BENEDICTO XVI
ÁNGELUS
Domingo 19 de agosto de 2007
Domingo 19 de agosto de 2007
Queridos hermanos y
hermanas:
En el evangelio de este domingo
hay una expresión de Jesús que siempre atrae nuestra atención y hace falta
comprenderla bien. Mientras va de camino hacia Jerusalén, donde le espera la
muerte en cruz, Cristo dice a sus discípulos: "¿Pensáis que he venido a
traer al mundo paz? No, sino división". Y añade: "En adelante, una
familia de cinco estará dividida: tres contra dos y dos contra tres; estarán
divididos: el padre contra el hijo y el hijo contra el padre, la madre contra
la hija y la hija contra la madre, la suegra contra la nuera y la nuera contra
la suegra" (Lc 12, 51-53). Quien conozca, aunque sea mínimamente,
el evangelio de Cristo, sabe que es un mensaje de paz por excelencia; Jesús
mismo, como escribe san Pablo, "es nuestra paz" (Ef 2, 14),
muerto y resucitado para derribar el muro de la enemistad e inaugurar el reino
de Dios, que es amor, alegría y paz. ¿Cómo se explican, entonces, esas palabras
suyas? ¿A qué se refiere el Señor cuando dice —según la redacción de san Lucas—
que ha venido a traer la "división", o —según la redacción de san
Mateo— la "espada"? (Mt 10, 34).
Esta expresión de Cristo
significa que la paz que vino a traer no es sinónimo de simple ausencia de
conflictos. Al contrario, la paz de Jesús es fruto de una lucha constante
contra el mal. El combate que Jesús está decidido a librar no es contra hombres
o poderes humanos, sino contra el enemigo de Dios y del hombre, contra Satanás.

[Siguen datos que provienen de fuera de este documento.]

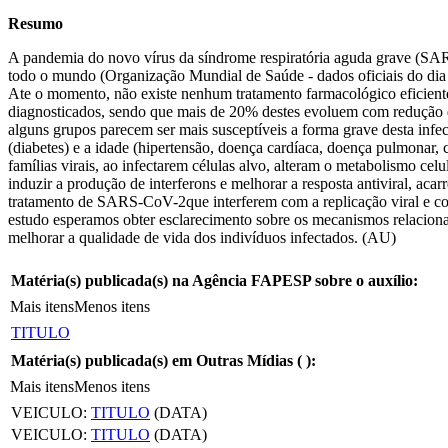
Resumo
A pandemia do novo vírus da síndrome respiratória aguda grave (SAR
todo o mundo (Organização Mundial de Saúde - dados oficiais do dia 2
Ate o momento, não existe nenhum tratamento farmacológico eficient
diagnosticados, sendo que mais de 20% destes evoluem com redução
alguns grupos parecem ser mais susceptíveis a forma grave desta infec
(diabetes) e a idade (hipertensão, doença cardíaca, doença pulmonar, 
famílias virais, ao infectarem células alvo, alteram o metabolismo cel
induzir a produção de interferons e melhorar a resposta antiviral, aca
tratamento de SARS-CoV-2que interferem com a replicação viral e com
estudo esperamos obter esclarecimento sobre os mecanismos relacion
melhorar a qualidade de vida dos indivíduos infectados. (AU)
Matéria(s) publicada(s) na Agência FAPESP sobre o auxílio:
Mais itens
Menos itens
TITULO
Matéria(s) publicada(s) em Outras Mídias (
):
Mais itens
Menos itens
VEICULO:
TITULO
(DATA)
VEICULO:
TITULO
(DATA)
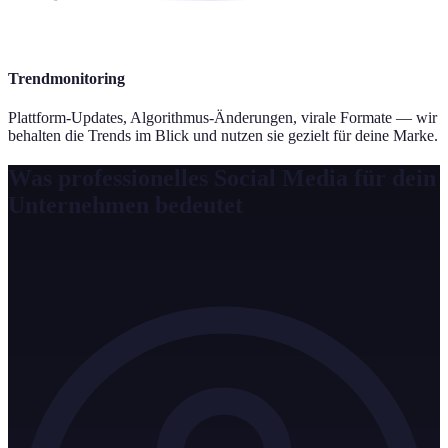
Trendmonitoring
Plattform-Updates, Algorithmus-Änderungen, virale Formate — wir
behalten die Trends im Blick und nutzen sie gezielt für deine Marke.
Was professionelles Social Media für dein
Unternehmen bedeutet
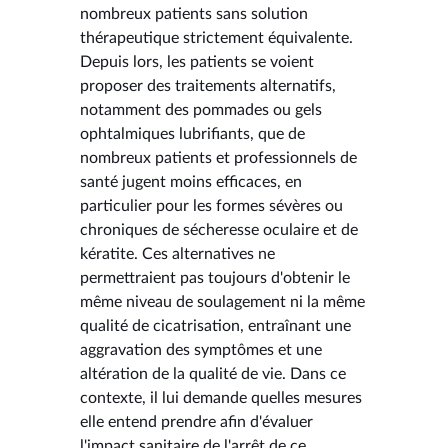
nombreux patients sans solution
thérapeutique strictement équivalente.
Depuis lors, les patients se voient
proposer des traitements alternatifs,
notamment des pommades ou gels
ophtalmiques lubrifiants, que de
nombreux patients et professionnels de
santé jugent moins efficaces, en
particulier pour les formes sévères ou
chroniques de sécheresse oculaire et de
kératite. Ces alternatives ne
permettraient pas toujours d'obtenir le
même niveau de soulagement ni la même
qualité de cicatrisation, entraînant une
aggravation des symptômes et une
altération de la qualité de vie. Dans ce
contexte, il lui demande quelles mesures
elle entend prendre afin d'évaluer
l'impact sanitaire de l'arrêt de ce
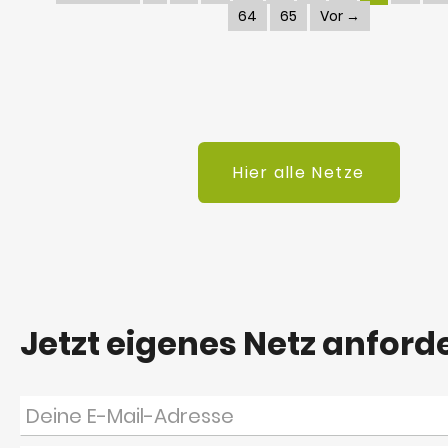
64
65
Vor →
Hier alle Netze
Jetzt eigenes Netz anford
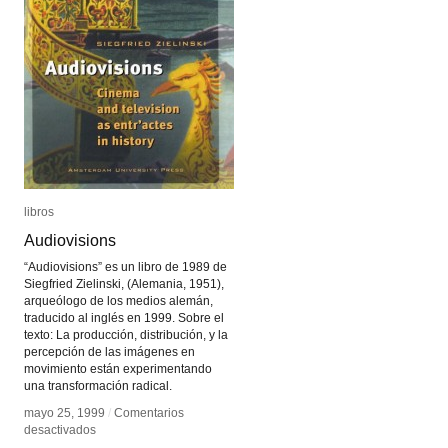
libros
libros
Audiovisions
Audiovisions
“Audiovisions” es un libro de 1989 de
Siegfried Zielinski, (Alemania, 1951),
arqueólogo de los medios alemán,
traducido al inglés en 1999. Sobre el
texto: La producción, distribución, y la
percepción de las imágenes en
movimiento están experimentando
una transformación radical.
mayo 25, 1999
mayo 25, 1999
/
/
Comentarios
Comentarios
en
en
desactivados
desactivados
Audiovisions
Audiovisions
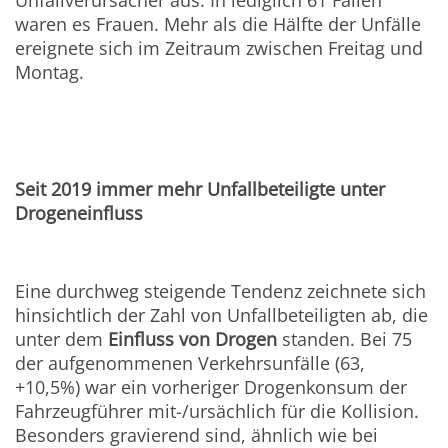
Unfallverursacher aus. In lediglich 61 Fällen
waren es Frauen. Mehr als die Hälfte der Unfälle
ereignete sich im Zeitraum zwischen Freitag und
Montag.
Seit 2019 immer mehr Unfallbeteiligte unter
Drogeneinfluss
Eine durchweg steigende Tendenz zeichnete sich
hinsichtlich der Zahl von Unfallbeteiligten ab, die
unter dem
Einfluss von Drogen
standen. Bei 75
der aufgenommenen Verkehrsunfälle (63,
+10,5%) war ein vorheriger Drogenkonsum der
Fahrzeugführer mit-/ursächlich für die Kollision.
Besonders gravierend sind, ähnlich wie bei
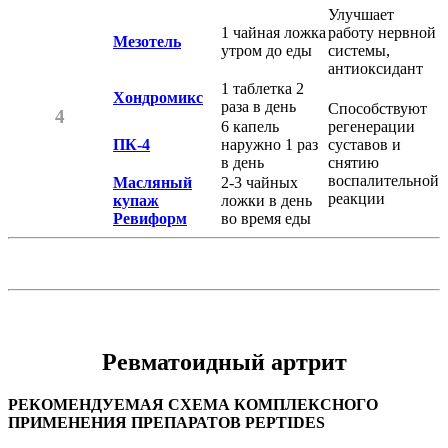
Улучшает
1 чайная ложка
работу нервной
Мезотель
утром до еды
системы,
антиоксидант
1 таблетка 2
Хондромикс
раза в день
Способствуют
4
6 капель
регенерации
ПК-4
наружно 1 раз
суставов и
в день
снятию
воспалительной
Масляный
2-3 чайных
реакции
купаж
ложки в день
Ревиформ
во время еды
Ревматоидный артрит
РЕКОМЕНДУЕМАЯ СХЕМА КОМПЛЕКСНОГО
ПРИМЕНЕНИЯ ПРЕПАРАТОВ PEPTIDES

Quien quiera resistir a este enemigo permaneciendo fiel a Dios y al bien, debe
afrontar necesariamente incomprensiones y a veces auténticas persecuciones.
Por eso, todos los que quieran
seguir a Jesús y comprometerse sin componendas en favor de la verdad, deben
saber que encontrarán oposiciones y se convertirán, sin buscarlo, en signo de
división entre las personas, incluso en el seno de sus mismas familias. En
efecto, el amor a los padres es un mandamiento sagrado, pero para vivirlo de
modo auténtico no debe anteponerse jamás al amor a Dios y a Cristo. De este
modo, siguiendo los pasos del Señor Jesús, los cristianos se convierten en
"instrumentos de su paz", según la célebre expresión de san Francisco
de Asís. No de una paz inconsistente y aparente, sino real, buscada con
valentía y tenacidad en el esfuerzo diario por vencer el mal con el bien (cf. Rm
12, 21) y pagando personalmente el precio que esto implica.
La Virgen María, Reina de la
paz, compartió hasta el martirio del alma la lucha de su Hijo Jesús contra el
Maligno, y sigue compartiéndola hasta el fin de los tiempos. Invoquemos su
intercesión materna para que nos ayude a ser siempre testigos de la paz de
Cristo, sin llegar jamás a componendas con el mal.